● **Task instructions**:
Count the lines below that contain the word "pixels", and give only that number.

#### Extracted entries

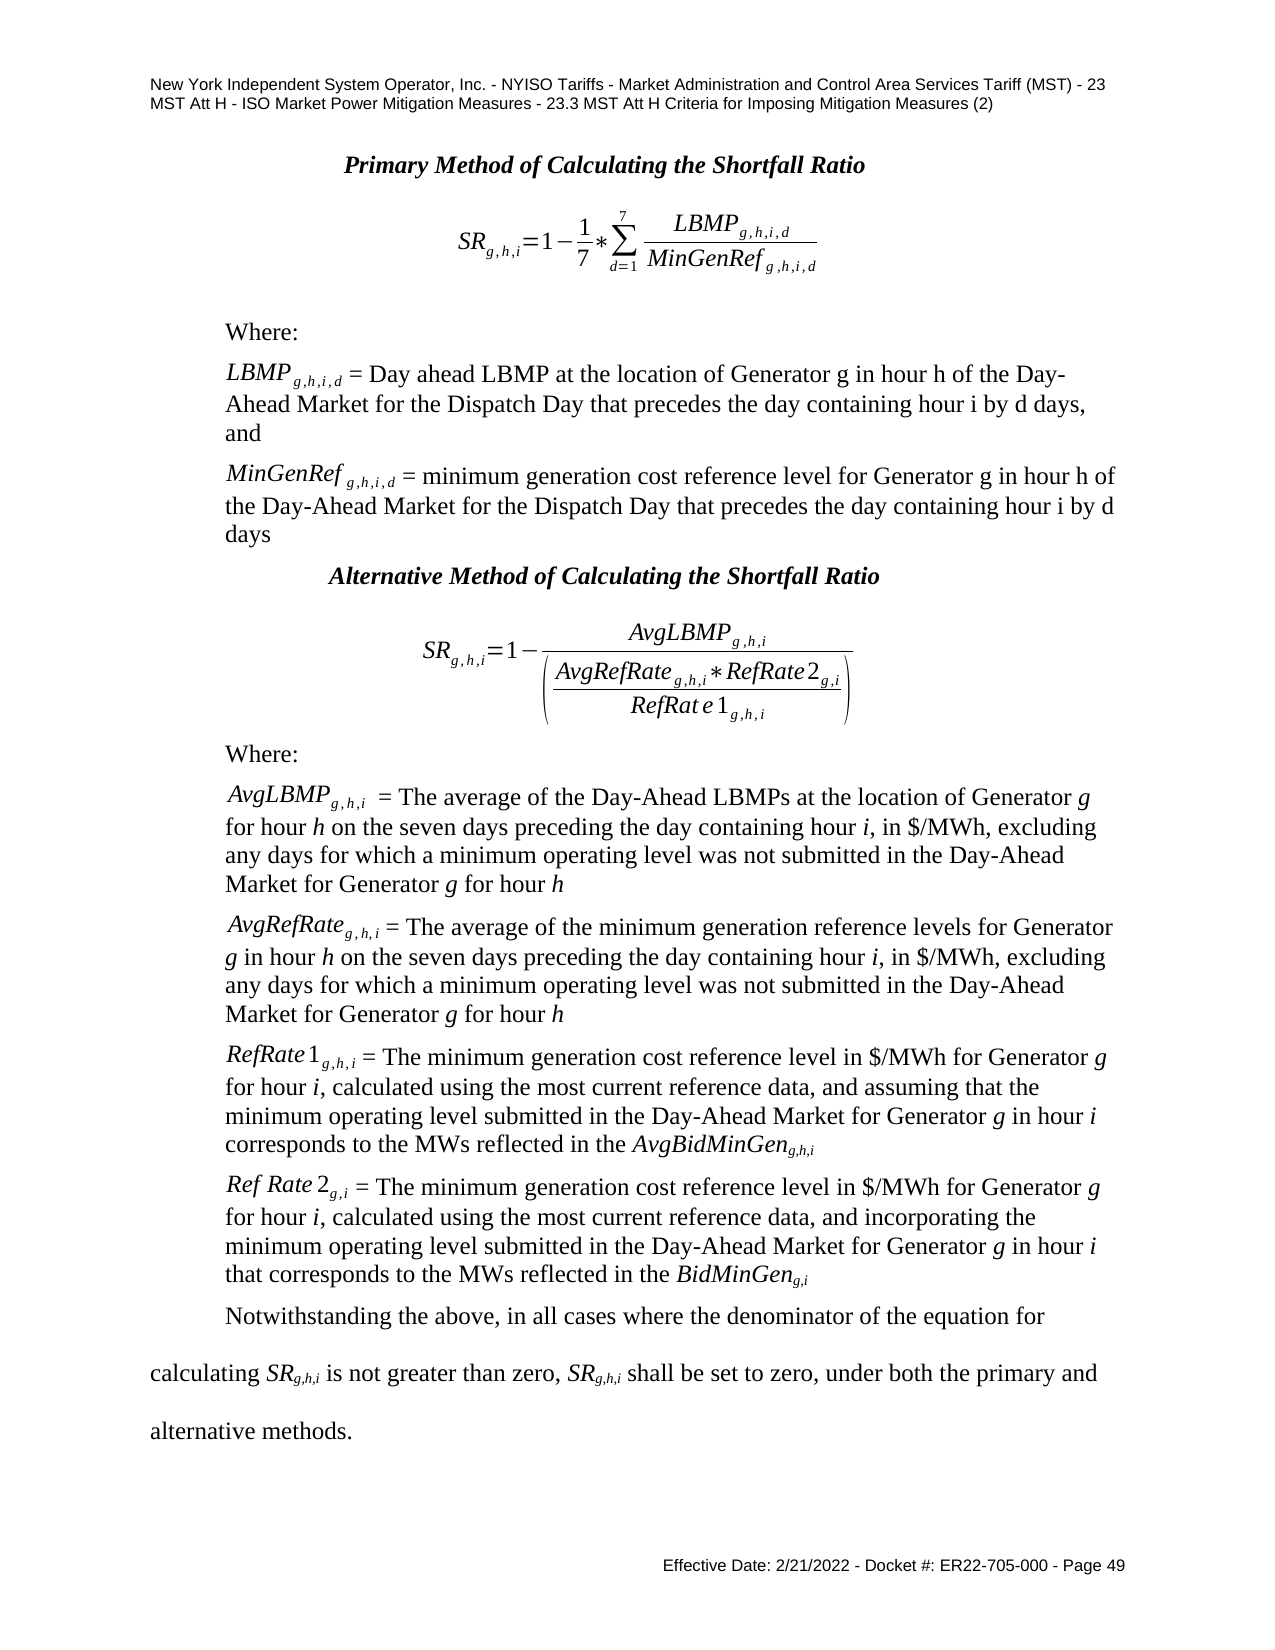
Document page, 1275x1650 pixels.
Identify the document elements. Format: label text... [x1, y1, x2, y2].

########
#### Extracted entries

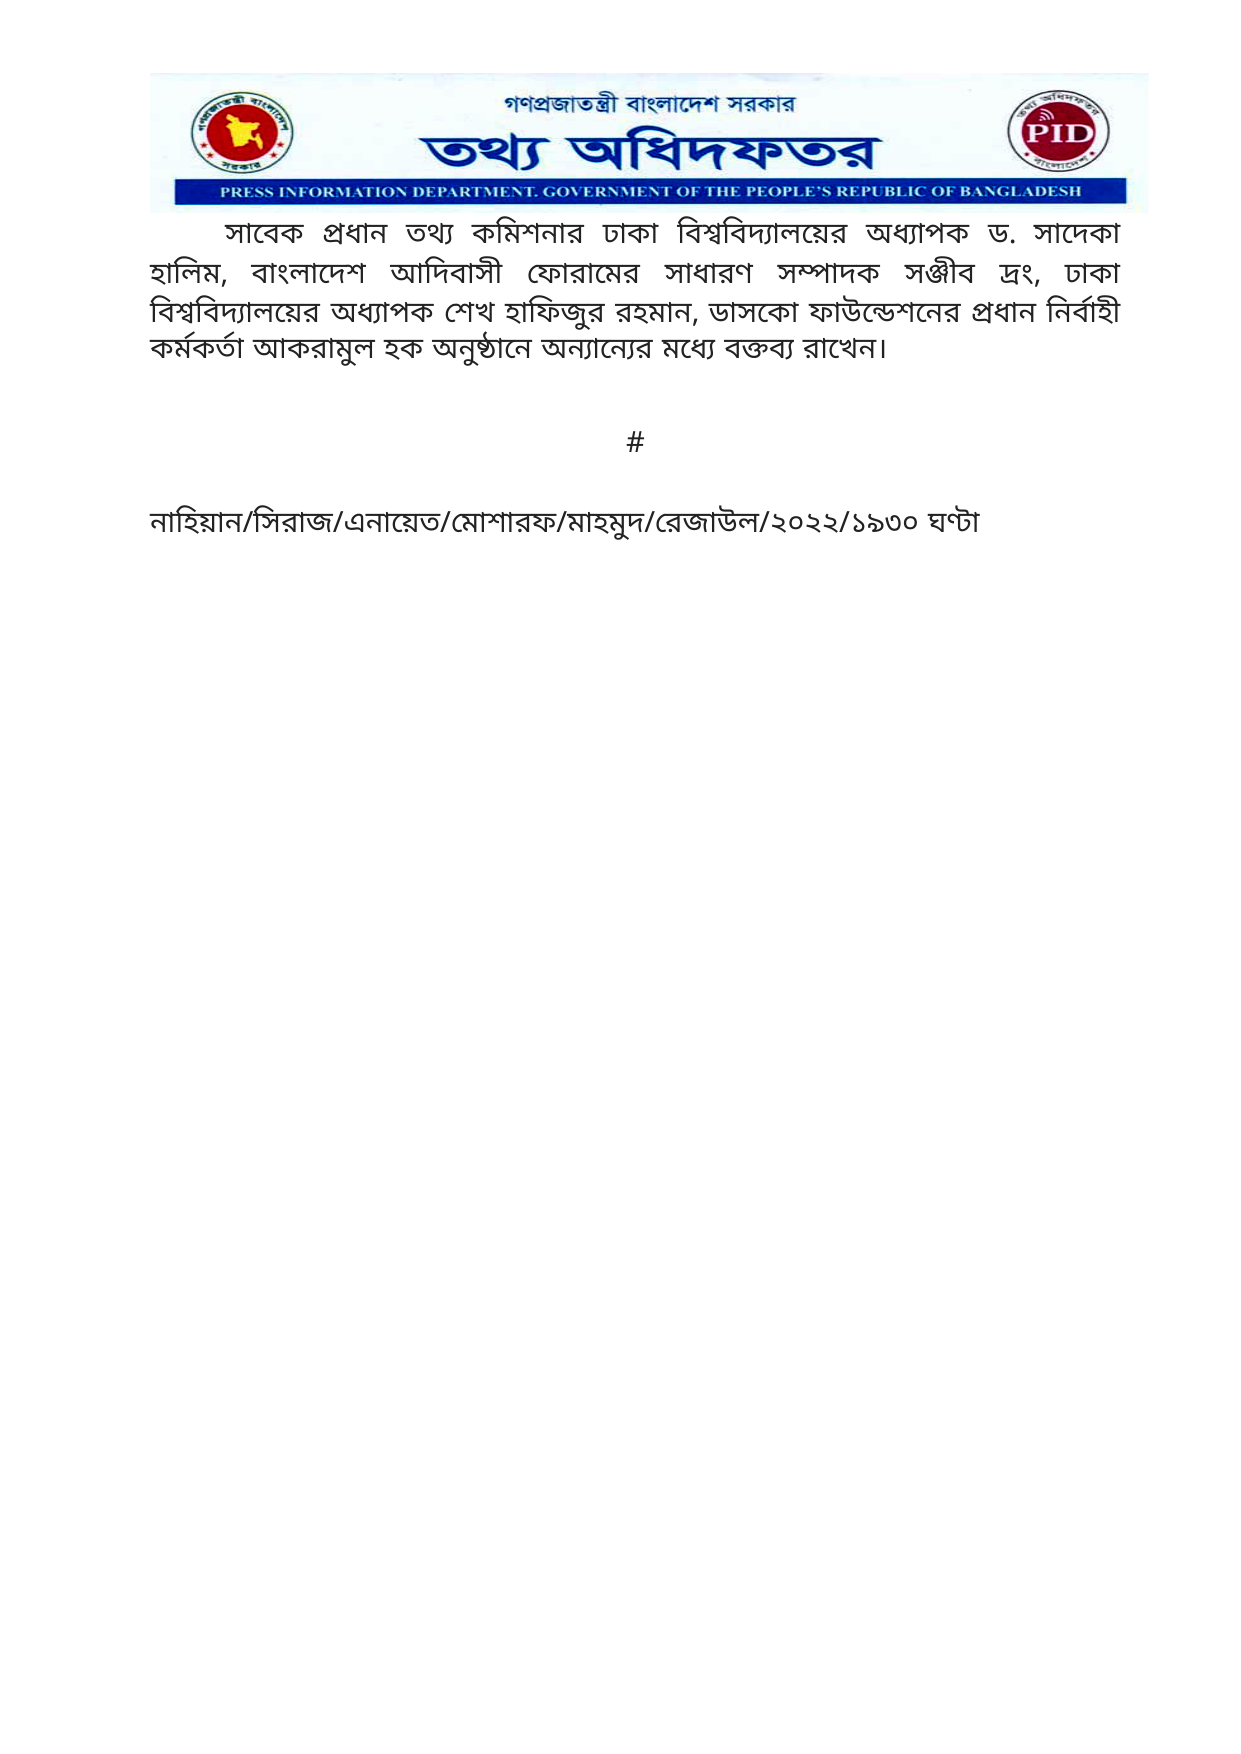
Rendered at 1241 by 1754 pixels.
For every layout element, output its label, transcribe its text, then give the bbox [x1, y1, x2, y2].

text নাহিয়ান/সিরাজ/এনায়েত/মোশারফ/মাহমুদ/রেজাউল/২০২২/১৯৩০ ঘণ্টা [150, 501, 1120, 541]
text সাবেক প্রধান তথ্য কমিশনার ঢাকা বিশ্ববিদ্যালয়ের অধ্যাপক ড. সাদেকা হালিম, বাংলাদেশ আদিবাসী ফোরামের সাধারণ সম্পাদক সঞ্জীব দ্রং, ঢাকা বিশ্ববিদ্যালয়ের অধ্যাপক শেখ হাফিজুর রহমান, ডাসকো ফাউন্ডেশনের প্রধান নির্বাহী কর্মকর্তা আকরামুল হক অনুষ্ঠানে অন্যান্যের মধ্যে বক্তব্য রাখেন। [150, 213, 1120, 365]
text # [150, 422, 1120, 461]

########

● **Solution to this exercise**:
2